Песню, само собой, не задушишь, не убьешь. Рукописи, конечно, не горят. Особенно рукописи толстых романов: достаточно вспомнить, как активно орудует кочергой Гоголь с известного портрета, что есть силы перемешивающий кипу "Мертвых душ". Рукопись, запертая в ящике письменного стола, существует лишь в уме ее автора. Так что вопрос о ее литературном пребывании - вопрос философский: об этом солипсисты могут поспорить с материалистами, трансценденталисты с эмпириками. В какой степени легенды, связанные с репутацией автора и публикацией книги, становятся ингредиентом ее читательского восприятия, как это произошло, скажем, с "Улиссом", "Любовником леди Чаперлей", с "Лолитой" или с "Заводным апельсином"? Есть книги, вообще немыслимые без скандальных историй, связанных с их изданием.
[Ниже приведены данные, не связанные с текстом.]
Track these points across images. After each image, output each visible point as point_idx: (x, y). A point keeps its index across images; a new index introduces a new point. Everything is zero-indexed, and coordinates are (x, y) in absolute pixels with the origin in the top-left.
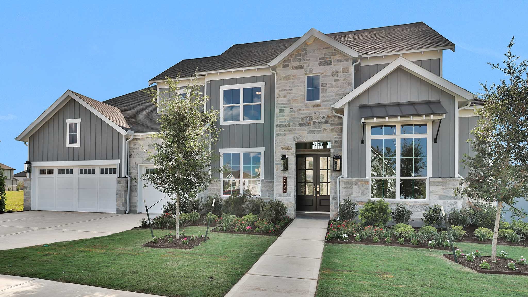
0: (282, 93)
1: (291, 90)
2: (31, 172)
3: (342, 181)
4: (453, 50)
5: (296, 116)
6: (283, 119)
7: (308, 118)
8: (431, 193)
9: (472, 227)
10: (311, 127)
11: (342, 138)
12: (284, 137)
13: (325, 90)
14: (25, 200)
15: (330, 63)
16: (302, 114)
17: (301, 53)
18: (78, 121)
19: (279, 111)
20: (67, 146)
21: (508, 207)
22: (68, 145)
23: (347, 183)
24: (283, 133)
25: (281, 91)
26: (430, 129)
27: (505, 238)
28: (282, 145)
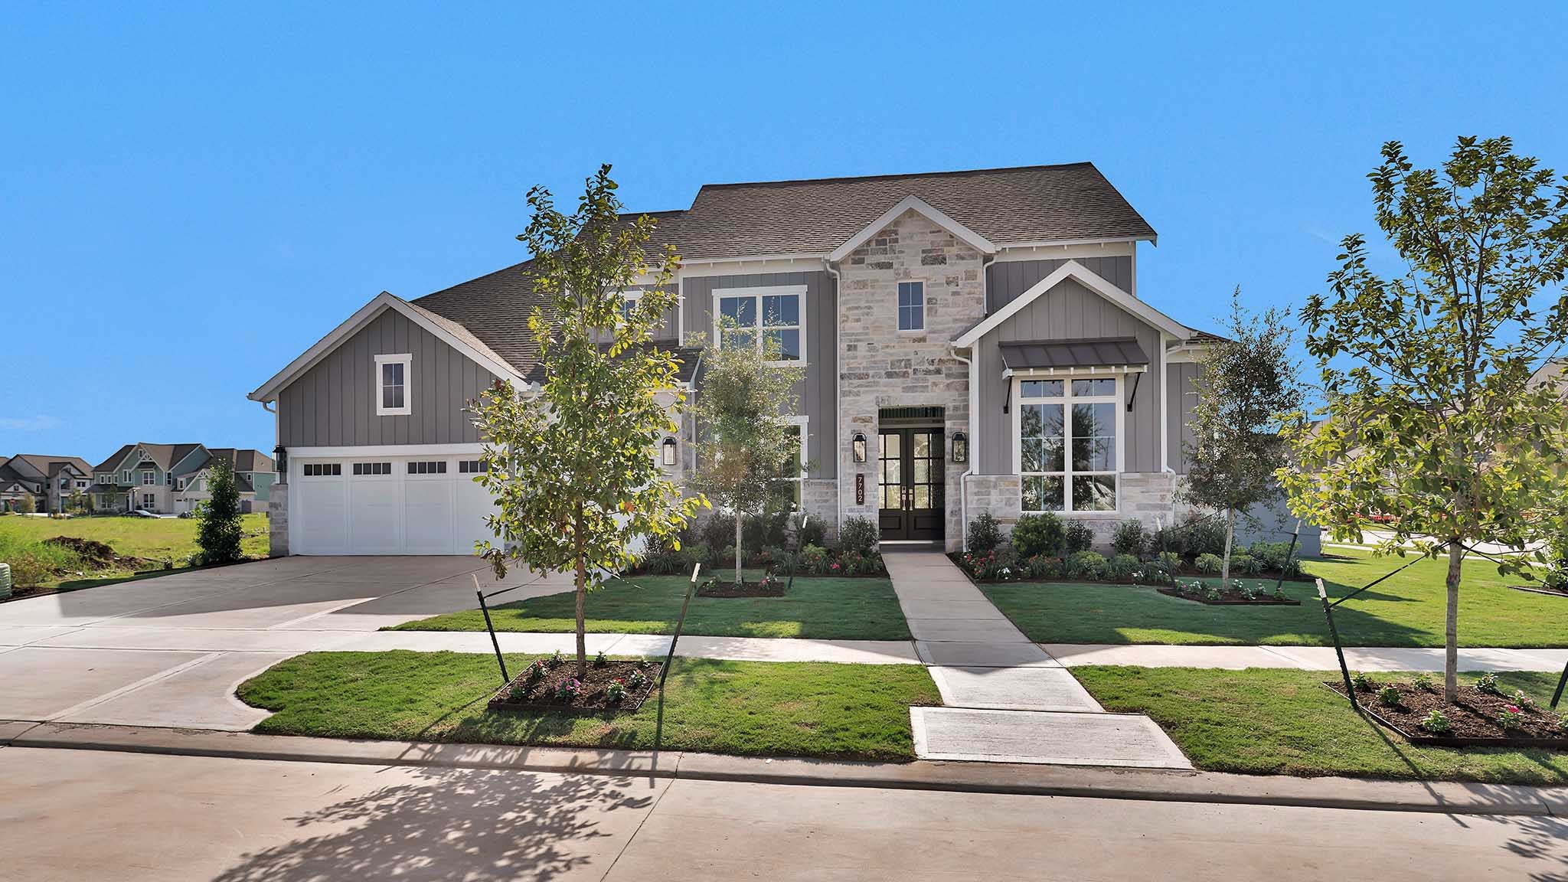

Издатель, как часть подобной легенды, своей тенью изменяет облик самого литературного профиля. В более или менее приличном академическом издании классики всегда среди примечаний и ссылок можно обнаружить и предысторию публикации произведения, с цитатами из переписки автора с издателем. Но любопытны те случаи из литературной практики, что сами по себе не просто биографические факты, а небольшие рассказы, не без драмы характеров, очень часто в детективном жанре. Когда сведение счетов становится литературным сюжетом.
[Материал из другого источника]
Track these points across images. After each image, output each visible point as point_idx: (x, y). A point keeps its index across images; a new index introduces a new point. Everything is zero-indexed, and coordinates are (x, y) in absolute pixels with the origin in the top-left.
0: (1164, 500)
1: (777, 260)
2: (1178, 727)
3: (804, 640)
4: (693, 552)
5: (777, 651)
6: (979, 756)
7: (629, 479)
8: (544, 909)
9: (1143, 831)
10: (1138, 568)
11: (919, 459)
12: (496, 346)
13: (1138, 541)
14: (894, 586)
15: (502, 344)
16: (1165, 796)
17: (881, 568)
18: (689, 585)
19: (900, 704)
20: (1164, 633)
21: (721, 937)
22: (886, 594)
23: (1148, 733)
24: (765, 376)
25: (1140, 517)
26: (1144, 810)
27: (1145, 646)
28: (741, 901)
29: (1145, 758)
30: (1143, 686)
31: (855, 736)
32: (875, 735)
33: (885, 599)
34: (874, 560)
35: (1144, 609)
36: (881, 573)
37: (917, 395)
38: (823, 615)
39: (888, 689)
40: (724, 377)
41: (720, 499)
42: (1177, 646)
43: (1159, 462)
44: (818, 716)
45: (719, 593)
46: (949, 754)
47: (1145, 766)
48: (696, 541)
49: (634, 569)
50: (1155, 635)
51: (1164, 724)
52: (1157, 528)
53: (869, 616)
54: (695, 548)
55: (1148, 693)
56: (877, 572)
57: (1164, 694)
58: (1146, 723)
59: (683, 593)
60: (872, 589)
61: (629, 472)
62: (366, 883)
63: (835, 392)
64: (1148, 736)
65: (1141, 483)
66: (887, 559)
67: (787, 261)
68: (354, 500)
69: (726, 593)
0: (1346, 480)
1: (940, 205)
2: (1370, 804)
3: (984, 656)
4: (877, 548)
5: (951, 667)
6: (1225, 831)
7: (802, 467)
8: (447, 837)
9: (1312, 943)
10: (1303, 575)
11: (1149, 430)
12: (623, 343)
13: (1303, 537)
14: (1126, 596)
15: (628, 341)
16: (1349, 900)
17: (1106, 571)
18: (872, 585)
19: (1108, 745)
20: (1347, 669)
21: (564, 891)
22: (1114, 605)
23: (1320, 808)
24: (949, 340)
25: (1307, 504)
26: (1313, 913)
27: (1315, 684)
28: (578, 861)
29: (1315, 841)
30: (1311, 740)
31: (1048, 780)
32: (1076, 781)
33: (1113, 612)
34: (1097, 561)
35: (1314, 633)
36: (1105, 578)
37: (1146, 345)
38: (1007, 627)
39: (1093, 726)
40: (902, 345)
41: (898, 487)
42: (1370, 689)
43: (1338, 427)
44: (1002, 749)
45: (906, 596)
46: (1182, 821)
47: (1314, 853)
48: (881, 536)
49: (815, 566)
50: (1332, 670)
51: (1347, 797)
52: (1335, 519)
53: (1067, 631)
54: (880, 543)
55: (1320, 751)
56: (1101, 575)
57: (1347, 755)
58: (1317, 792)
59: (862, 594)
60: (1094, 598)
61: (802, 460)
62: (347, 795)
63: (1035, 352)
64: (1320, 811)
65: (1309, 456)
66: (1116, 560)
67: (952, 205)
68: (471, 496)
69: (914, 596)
Мой собственный взгляд на эти сюжеты несколько предвзят. Все авторы, о которых пойдет речь ниже, не отличались сдержанностью в отношениях с редакторами своих издательств. Но что объединяет, скажем, мнительность Конрада с литературным злопамятством Набокова, расчетливую обидчивость Александра Попа в заговоре с Джонатаном Свифтом или ранимость итальянки Пии Пэра с моей собственной параноидальной настороженностью в отношениях с редакциями? И почему я цитирую именно эти, а не другие имена?
Потому что все эти авторы, включая меня самого, осознают незащищенность своей литературной репутации - как эмигранты или отщепенцы разного рода, по политическим, религиозным или каким-то другим соображениям. Даже сейчас, когда большинство литературных изгнанников (или добровольных беженцев русской литературы) превратилось из эмигрантов в экспатриантов (вернув себе когда-то утерянное российское гражданство), те, вроде меня, кто "остался" в западной полусфере, чувствуют себя в оборонительной позиции - и по отношению к своим европейским, американским издательствам, и по отношению к редакторам в России. Такой автор хочет, чтобы его взяли на пароход современности, но при этом не желает вылезать из своей двухвесельной шлюпки, требует свободного пропуска в вавилонскую башню мировой литературы, не желая вылезать из личной башни слоновой кости. Лишенный постоянной литературной прописки, он все время настороже, готов ощетиниться в любую минуту, стоит лишь поставить под сомнение подлинность его литературного амплуа. В редакторе, в издателе, в книготорговце, распространяющем его книги, он видит милиционера, вот-вот готового потребоватьу него паспорт, удостоверение личности; всякое проявление - реальное или видимое - небрежного отношения к его литературной персоне такой автор объясняет пренебрежительным, даже презрительным, отношением к его полулегальному литературному пребыванию меж двух культур. Он - неполноценный гражданин литературы, он - лимитчик. Невинное замечание о его неординарности он воспринимает, как еврей - антисемитский анекдот, как пощечину.